Page extract –
* * * * * * *
But the clerk wouldn't sell, he told detectives, so they stood on the sidewalk about 5 a.m. Then Hinton said he "punched" an old man walking with a cane and took $10 from his pocket.

"He fell. ... We ran," he was heard telling detectives.

"You know what happened to this guy that you struck?" said Bush in the video. "He died."

Hinton broke down sobbing.

"I got too much to live for. I got my little son. I can't go to jail for murder, man," he told the detectives. "I don't want to go to jail. ... I didn't want him to die."

More than two years later, Hinton sat expressionless on Wednesday — his elbows propped on top of the table and his hands clasped and in front of his mouth — before a jury in a Skokie courtroom as Cook County State's Attorneys built their case for a first-degree murder charge.

The trial entered its second day Wednesday after family and neighbors from Evanston and Rogers Park attended every pre-trial hearing in the case that has spanned years.

Following grainy surveillance video of the attack, the video interrogation was perhaps the most compelling evidence yet shown to the jury.
* * * * * * *
Records from a collection
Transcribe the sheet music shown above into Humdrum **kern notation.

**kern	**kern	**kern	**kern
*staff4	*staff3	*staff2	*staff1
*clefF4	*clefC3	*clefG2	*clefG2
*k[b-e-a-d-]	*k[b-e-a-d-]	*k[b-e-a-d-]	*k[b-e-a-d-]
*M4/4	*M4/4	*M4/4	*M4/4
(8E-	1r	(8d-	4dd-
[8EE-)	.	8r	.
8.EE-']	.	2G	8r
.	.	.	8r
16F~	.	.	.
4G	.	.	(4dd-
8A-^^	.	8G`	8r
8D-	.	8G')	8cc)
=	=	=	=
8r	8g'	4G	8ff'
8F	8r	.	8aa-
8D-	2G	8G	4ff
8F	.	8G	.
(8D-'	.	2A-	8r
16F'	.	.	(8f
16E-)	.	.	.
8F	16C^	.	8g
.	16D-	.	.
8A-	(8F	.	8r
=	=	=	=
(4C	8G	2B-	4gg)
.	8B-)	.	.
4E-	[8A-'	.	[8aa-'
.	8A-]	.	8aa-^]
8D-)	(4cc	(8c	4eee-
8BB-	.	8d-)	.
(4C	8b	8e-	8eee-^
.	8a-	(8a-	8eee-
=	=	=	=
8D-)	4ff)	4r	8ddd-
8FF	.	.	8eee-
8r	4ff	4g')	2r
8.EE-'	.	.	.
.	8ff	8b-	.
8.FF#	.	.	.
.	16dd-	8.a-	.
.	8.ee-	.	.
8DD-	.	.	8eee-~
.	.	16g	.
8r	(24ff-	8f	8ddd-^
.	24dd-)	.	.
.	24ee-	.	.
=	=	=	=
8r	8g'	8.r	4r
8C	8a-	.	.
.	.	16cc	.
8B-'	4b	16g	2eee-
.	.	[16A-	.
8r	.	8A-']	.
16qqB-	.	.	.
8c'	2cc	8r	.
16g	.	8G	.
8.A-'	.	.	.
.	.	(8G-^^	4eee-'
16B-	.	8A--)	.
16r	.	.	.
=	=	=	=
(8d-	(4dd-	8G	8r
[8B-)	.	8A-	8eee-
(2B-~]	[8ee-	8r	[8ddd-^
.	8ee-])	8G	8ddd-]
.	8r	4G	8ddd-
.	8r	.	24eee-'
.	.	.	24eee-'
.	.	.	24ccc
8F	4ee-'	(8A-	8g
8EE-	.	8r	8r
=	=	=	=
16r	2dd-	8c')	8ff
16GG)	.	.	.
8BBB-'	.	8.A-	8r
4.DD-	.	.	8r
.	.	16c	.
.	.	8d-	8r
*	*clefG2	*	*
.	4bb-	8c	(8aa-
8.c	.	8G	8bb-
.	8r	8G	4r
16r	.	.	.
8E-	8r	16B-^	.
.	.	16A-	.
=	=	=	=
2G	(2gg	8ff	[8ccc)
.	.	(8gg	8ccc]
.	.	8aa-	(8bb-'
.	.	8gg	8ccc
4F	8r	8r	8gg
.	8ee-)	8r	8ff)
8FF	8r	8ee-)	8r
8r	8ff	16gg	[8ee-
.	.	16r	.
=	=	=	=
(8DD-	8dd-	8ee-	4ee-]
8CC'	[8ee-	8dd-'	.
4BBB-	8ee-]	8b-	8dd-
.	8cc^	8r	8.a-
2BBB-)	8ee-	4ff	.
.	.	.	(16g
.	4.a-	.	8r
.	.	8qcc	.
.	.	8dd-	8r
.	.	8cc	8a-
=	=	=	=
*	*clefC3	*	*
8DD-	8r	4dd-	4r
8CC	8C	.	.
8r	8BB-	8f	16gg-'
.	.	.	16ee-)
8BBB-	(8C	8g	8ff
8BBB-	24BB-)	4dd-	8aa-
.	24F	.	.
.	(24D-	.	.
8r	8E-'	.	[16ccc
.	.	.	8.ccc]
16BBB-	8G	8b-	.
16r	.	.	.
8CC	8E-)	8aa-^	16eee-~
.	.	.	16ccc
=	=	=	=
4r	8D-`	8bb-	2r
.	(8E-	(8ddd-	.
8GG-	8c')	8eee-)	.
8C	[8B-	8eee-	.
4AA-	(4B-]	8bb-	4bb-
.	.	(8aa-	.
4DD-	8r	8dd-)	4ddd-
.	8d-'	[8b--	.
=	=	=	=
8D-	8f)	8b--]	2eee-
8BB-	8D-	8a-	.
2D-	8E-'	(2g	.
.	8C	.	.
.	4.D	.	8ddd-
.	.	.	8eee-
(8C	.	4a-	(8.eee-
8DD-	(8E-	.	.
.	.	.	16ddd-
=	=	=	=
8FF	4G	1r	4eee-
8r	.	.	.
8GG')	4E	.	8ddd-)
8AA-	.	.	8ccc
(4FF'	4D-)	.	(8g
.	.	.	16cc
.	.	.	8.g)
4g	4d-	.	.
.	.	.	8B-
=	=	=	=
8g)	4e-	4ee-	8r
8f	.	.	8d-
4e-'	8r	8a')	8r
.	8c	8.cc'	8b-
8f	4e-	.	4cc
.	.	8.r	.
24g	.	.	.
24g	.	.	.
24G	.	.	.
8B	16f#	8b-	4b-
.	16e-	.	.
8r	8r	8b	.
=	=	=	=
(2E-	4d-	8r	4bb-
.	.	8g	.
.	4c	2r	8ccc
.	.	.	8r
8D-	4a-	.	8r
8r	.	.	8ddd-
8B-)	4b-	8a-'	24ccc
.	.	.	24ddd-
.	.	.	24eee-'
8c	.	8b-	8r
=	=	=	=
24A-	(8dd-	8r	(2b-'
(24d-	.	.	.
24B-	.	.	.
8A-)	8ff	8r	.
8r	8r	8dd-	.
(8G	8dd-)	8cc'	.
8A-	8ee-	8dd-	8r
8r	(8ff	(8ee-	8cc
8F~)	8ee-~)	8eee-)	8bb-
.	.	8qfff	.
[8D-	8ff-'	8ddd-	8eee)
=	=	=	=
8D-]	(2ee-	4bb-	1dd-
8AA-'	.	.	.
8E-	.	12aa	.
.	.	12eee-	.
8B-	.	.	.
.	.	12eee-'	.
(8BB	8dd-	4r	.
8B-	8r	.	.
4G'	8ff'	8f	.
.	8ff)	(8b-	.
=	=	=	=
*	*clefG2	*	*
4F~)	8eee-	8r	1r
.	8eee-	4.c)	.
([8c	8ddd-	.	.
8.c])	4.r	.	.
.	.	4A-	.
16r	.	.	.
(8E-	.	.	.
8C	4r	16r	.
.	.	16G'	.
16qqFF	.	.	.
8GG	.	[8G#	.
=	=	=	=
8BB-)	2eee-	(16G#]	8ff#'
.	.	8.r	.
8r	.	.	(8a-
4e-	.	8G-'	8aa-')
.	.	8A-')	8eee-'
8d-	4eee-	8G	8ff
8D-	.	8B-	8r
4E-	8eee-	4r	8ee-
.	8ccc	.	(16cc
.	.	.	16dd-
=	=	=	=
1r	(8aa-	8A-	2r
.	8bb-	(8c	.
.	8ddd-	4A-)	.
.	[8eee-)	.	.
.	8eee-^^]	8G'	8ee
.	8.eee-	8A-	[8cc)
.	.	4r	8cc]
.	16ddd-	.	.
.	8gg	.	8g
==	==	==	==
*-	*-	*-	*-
* * * * * * *
Assignment A –
Rewrite the stretch of the trial article from "More than two" through "to the jury.", putting "blurry" in place of "grainy".
Assignment B –
In the trial article, why did Hinton say they stood on the sidewalk at about 5 a.m.? Answer in one to three sentences.
Assignment C –
Continue the article about the murder trial, starting after its last sentence.
Nothing in the listing is needed here.

Response A –
More than two years later, Hinton sat expressionless on Wednesday — his elbows propped on top of the table and his hands clasped and in front of his mouth — before a jury in a Skokie courtroom as Cook County State's Attorneys built their case for a first-degree murder charge.

The trial entered its second day Wednesday after family and neighbors from Evanston and Rogers Park attended every pre-trial hearing in the case that has spanned years.

Following blurry surveillance video of the attack, the video interrogation was perhaps the most compelling evidence yet shown to the jury.

Response B –
Hinton told detectives that the clerk wouldn't sell to them, so they stood on the sidewalk at about 5 a.m.

Response C –
"My little son just got into school," Hinton told detectives in the video. "I don't want to be in jail for the rest of my life."

Costulas, 61, was attacked while walking from his Rogers Park home to the bus to go to work, like he did every weekday. His brother Nick Costulas said he worked at Lincoln Park's Anixter Center, a nonprofit organization that provides support to disabled people.

"He was just one of those guys who didn't want to stop working," he said.

Two days before Hinton's interrogation, Costulas died from a traumatic brain injury, according to the testimony Wednesday by Dr. Ponni Arunkumar, the Cook County assistant chief medical examiner.

She said Costulas was 5-feet-2-inches tall and weighed 113 pounds. An autopsy revealed a deep bruise on his back, which was consistent with blunt force trauma that could have been inflicted by falling backward onto a sidewalk.

She concluded that contusions on the right, left and front of the brain were caused by blunt head trauma due to an assault.

Brain swelling could have been the cause of death, she told jurors.

"It shows you the power of stupidity. This really shows that any little stupid act can result in death," said Bernard Garbo, of Rogers Park, who attended the trial.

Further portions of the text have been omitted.